Does anyone know what bike is the least expensive model on the market with Rival and what it is running? I am thinking it will likely be a 2008 model.


----------



## Rick from Lafayette (Oct 1, 2008)

The 2009 Felt F3 SL comes w/ Red shifters and deraileurs, Force crankset and Rival brake calipers and cassette. The bike sells for $3,600. I just bought one, don't know if it's the cheapest priced bike.


----------



## teffisk (Mar 24, 2006)

I don't know for sure, but I bet the Salsa Podio won't be over $2000


----------



## mmorast (Oct 22, 2007)

*Performance Bike*

I notice Performance has a Fuji Team Rival for $1500. 


Monte


----------



## santosjep (Jul 15, 2004)

*Ridley Crosswind at IBC in Boston*

I was browsing new bikes in IBC (International Bicycle Center) in Boston last month and found a gem of a cross bike at $1300 (it may even be $1200).
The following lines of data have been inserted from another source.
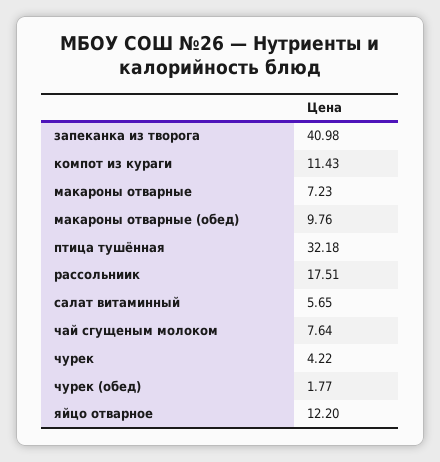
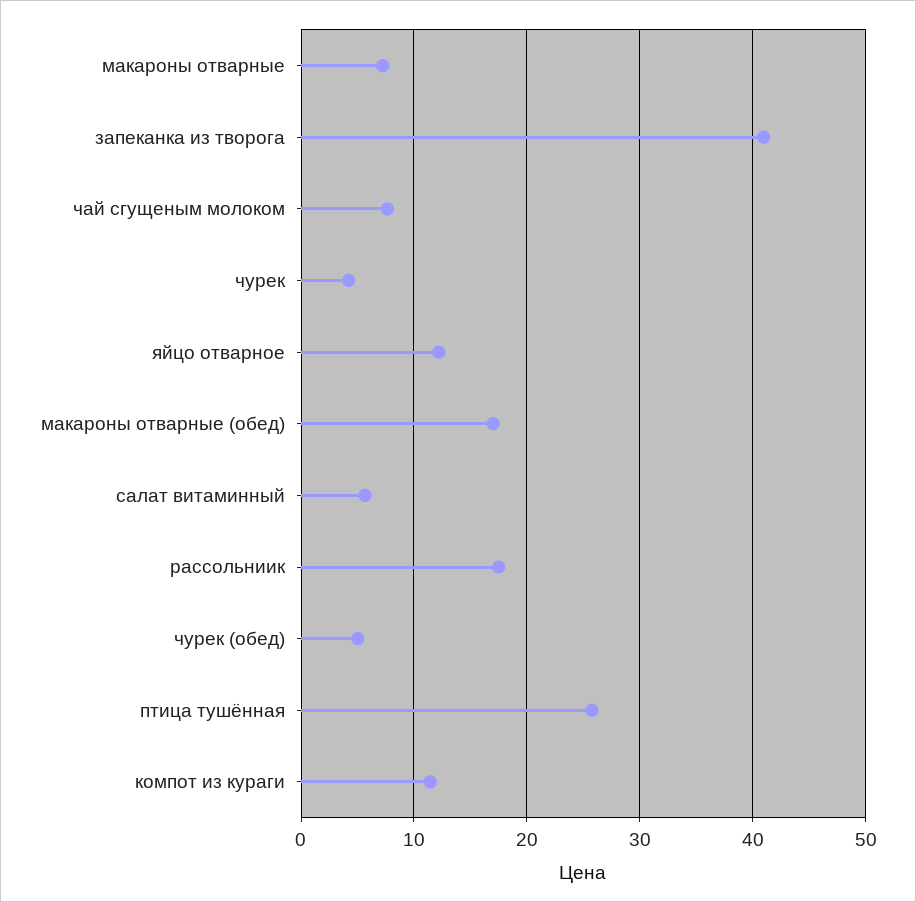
  {
    "запеканка из творога": 40.98,
    "компот из кураги": 11.43,
    "макароны отварные": 7.23,
-   "макароны отварные (обед)": 9.76,
+   "макароны отварные (обед)": 17,
-   "птица тушённая": 32.18,
+   "птица тушённая": 26,
    "рассольниик": 17.51,
    "салат витаминный": 5.65,
    "чай сгущеным молоком": 7.64,
    "чурек": 4.22,
-   "чурек (обед)": 1.77,
+   "чурек (обед)": 5,
    "яйцо отварное": 12.2
  }

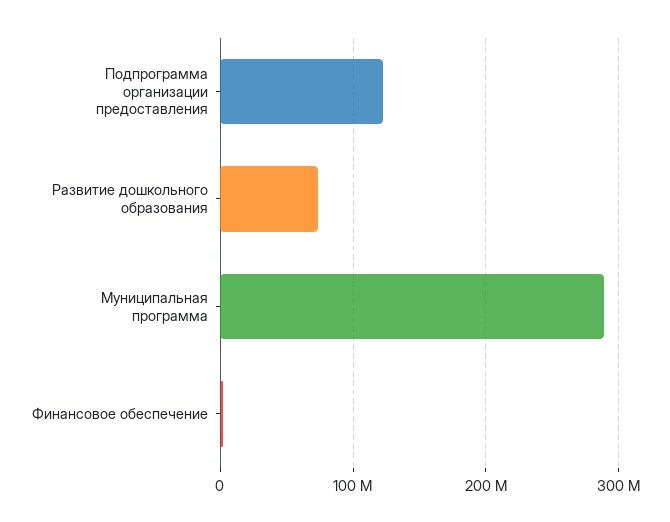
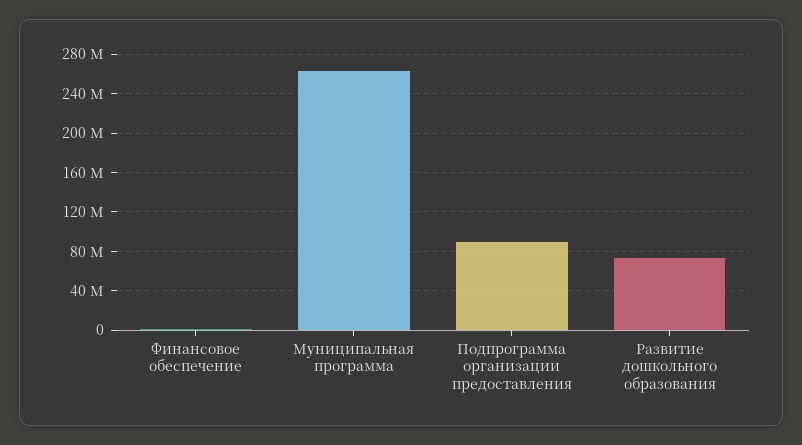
  {
-   "Подпрограмма организации предоставления": 120000000,
+   "Подпрограмма организации предоставления": 90000000,
    "Развитие дошкольного образования": 70000000,
-   "Муниципальная программа": 290000000,
+   "Муниципальная программа": 260000000,
    "Финансовое обеспечение": 0
  }

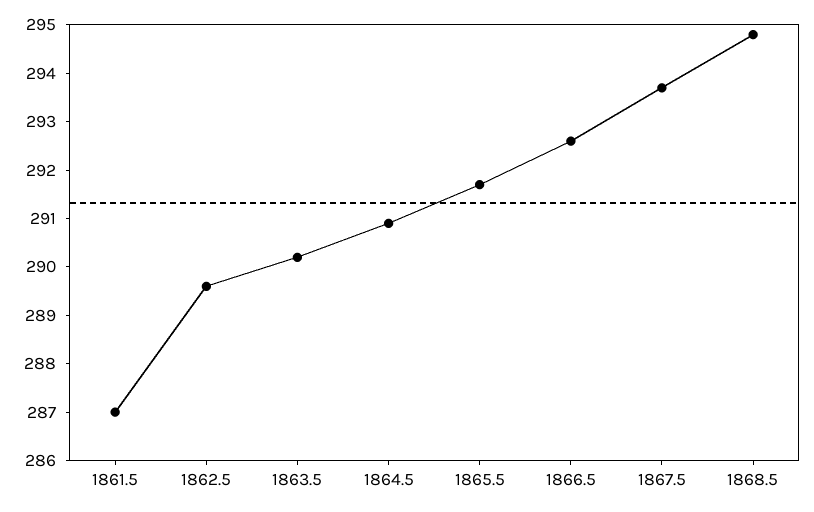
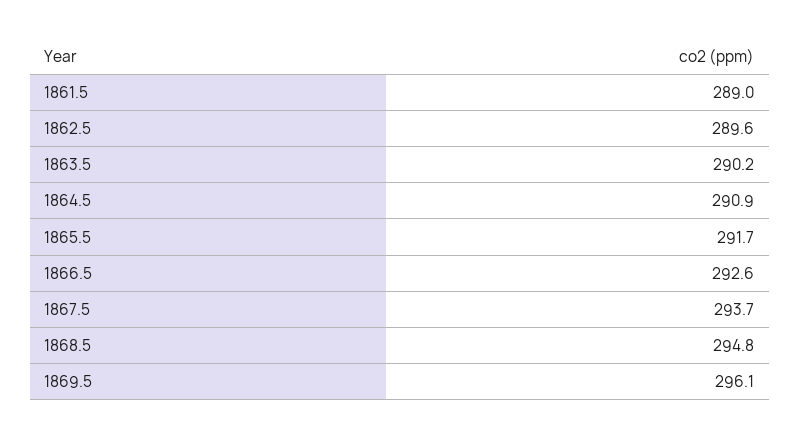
  {
-   "1861.5": 287,
+   "1861.5": 289,
    "1862.5": 289.6,
    "1863.5": 290.2,
    "1864.5": 290.9,
    "1865.5": 291.7,
    "1866.5": 292.6,
    "1867.5": 293.7,
-   "1868.5": 294.8
+   "1868.5": 294.8,
+   "1869.5": 296.1
  }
They had the Ridley Crosswind with 2009 Sram Rival and Shimano wheelset at this price point. I thought it was a great price for this bike.

Joe


----------



## Strings (Mar 25, 2007)

Some models just under $2,000

Competitive has a 2007 Ridley with Rival for $1999 shown in this thread
http://forums.roadbikereview.com/showthread.php?t=134294
http://www.competitivecyclist.com/r...y-excalibursram-rival-complete-bike-4957.html
(Just checked, only the Large is available)

My 2008 Orbea Aqua came with Rival for $1,900 from my LBS.


----------



## Rick from Lafayette (Oct 1, 2008)

I owe you all an apology. Maybe I didn't have enough coffee when I originally posted. I was reading "Rival" and thinking "Red". There should be dozens of bikes under $2K with the Rival gruppo.


----------



## teffisk (Mar 24, 2006)

Rick from Lafayette said:


> I owe you all an apology. Maybe I didn't have enough coffee when I originally posted. I was reading "Rival" and thinking "Red". There should be dozens of bikes under $2K with the Rival gruppo.


I'd guess the felt then


----------